Baltimore artist Lillian Bayley Hoover was awarded “Best in Show” on Wednesday at the Bethesda Urban Partnership’s Trawick Prize contemporary art contest.
Hoover won $10,000 for her oil painting based on a photograph of a scale model Pergamon Altar in the ancient Greek city of Pergamon, in modern day Turkey.
It comes from her “Sites of Power” series:
These paintings continue to be based on photographs of scale models, and the distortion that occurs as imagery is translated from one medium to another remains significant: the “real” thus endures a substantial filtration process and the viewer’s relationship with it becomes estranged.
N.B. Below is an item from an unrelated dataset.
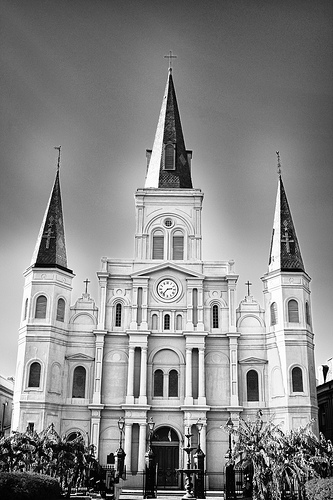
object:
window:
[152, 368, 165, 399]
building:
[8, 47, 322, 499]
Rendered photographically, but with severe cropping and awkward perspective, the images are reduced to formal composition, pattern and color, remaining only minimally recognizable. These quasi-abstract paintings return the reified concept of power to an abstract state, denuding the structures of the power they once wielded.
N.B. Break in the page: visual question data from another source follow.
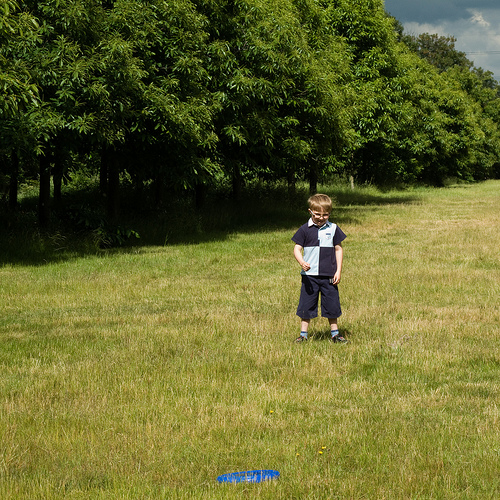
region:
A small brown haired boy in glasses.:
[290, 193, 347, 345]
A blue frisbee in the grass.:
[215, 466, 280, 483]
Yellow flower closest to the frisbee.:
[291, 452, 302, 459]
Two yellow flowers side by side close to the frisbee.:
[318, 441, 326, 454]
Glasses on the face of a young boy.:
[308, 205, 330, 220]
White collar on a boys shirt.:
[305, 215, 332, 230]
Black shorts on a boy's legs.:
[294, 274, 343, 320]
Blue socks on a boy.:
[297, 329, 341, 337]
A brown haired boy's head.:
[306, 192, 331, 224]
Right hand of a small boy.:
[299, 260, 314, 272]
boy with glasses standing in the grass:
[292, 189, 347, 354]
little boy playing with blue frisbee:
[197, 191, 350, 486]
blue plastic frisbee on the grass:
[208, 466, 285, 486]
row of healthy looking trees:
[5, 0, 495, 229]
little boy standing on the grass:
[284, 190, 359, 360]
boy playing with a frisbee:
[207, 188, 348, 493]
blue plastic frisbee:
[212, 463, 284, 486]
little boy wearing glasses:
[292, 193, 344, 342]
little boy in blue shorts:
[292, 191, 347, 348]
Mt. Rainier, Md., resident David D’Orio won second place and $2,000. Washington D.C.’s Dean Kessmann got third place and won $1,000. “Young Artist” award winner Hannah Walsh, of Richmond, Va., also took home $1,000.
The work of all the finalists will be on display at Gallery B (7700 Wisconsin Ave., Suite E) until Sept. 29, Wednesday through Saturday, 12 p.m. to 6 p.m.
The public opening reception will be held in conjunction with the Bethesda Art Walk on Sept. 14 from 6 p.m. to 9 p.m.